Directions for this task: Pick out every line of the items below that contains the word "tidak", copying each one in full. Case counts.

Text extracted from each page:
_____
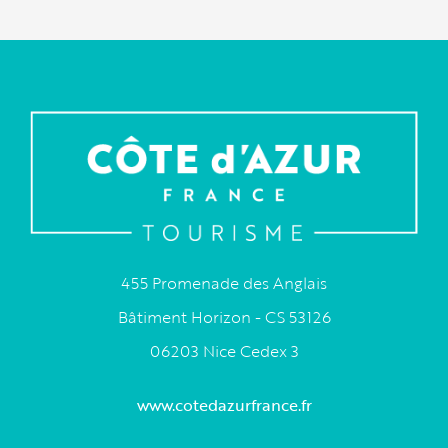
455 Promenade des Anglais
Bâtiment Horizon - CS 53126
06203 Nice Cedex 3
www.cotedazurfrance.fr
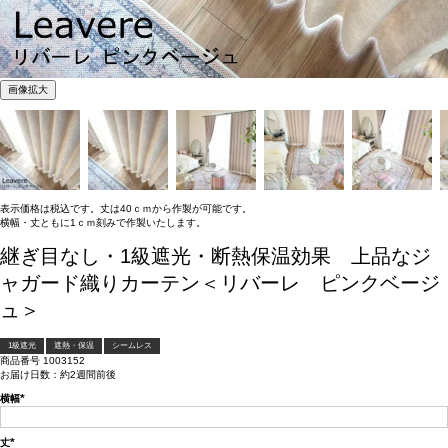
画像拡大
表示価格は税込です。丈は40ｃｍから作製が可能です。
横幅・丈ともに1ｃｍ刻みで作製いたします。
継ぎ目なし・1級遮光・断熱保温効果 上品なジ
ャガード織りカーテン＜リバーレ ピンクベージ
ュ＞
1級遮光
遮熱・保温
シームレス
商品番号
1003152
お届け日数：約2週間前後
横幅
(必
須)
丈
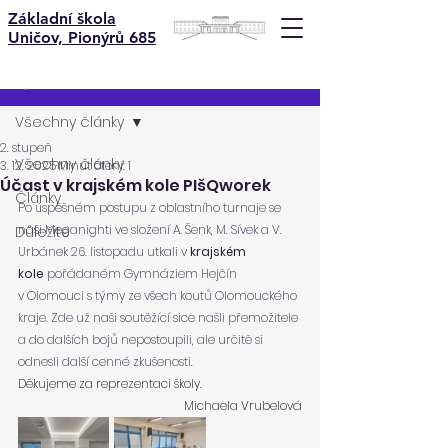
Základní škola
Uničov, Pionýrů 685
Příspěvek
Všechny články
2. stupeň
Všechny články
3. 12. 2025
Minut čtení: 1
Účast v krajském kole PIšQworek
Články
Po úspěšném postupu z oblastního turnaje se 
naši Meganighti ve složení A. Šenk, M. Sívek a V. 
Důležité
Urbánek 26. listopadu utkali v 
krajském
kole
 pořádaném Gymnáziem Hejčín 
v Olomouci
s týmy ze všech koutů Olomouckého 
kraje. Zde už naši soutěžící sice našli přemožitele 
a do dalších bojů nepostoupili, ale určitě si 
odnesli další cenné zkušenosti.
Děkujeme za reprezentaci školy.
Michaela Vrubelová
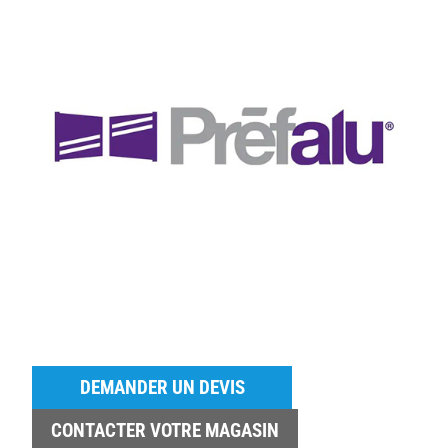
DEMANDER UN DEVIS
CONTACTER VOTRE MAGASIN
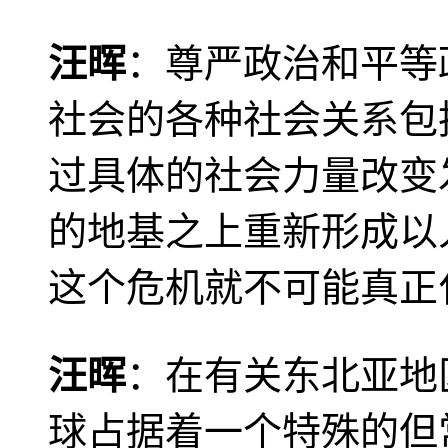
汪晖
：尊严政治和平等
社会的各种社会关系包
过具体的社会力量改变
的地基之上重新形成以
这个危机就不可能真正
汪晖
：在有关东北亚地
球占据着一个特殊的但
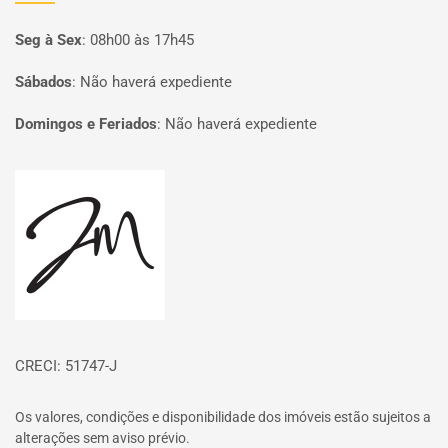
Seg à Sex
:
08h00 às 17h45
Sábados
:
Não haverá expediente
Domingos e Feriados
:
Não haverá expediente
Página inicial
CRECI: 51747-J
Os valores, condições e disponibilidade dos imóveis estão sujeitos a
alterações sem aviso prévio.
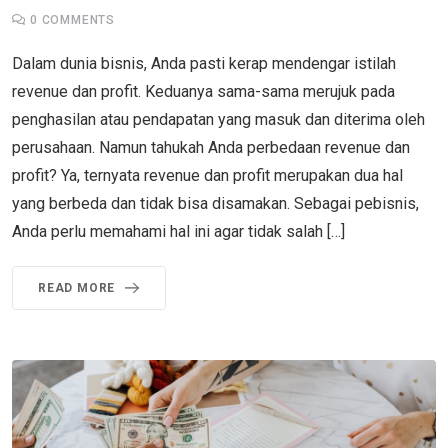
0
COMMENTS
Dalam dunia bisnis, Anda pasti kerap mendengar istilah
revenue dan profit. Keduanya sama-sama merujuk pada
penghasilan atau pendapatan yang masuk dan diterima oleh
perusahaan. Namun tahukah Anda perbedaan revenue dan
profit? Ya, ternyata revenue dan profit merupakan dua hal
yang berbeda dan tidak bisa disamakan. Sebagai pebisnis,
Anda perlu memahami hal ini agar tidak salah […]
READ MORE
_____
Exercise answer:
yang berbeda dan tidak bisa disamakan. Sebagai pebisnis,
Anda perlu memahami hal ini agar tidak salah […]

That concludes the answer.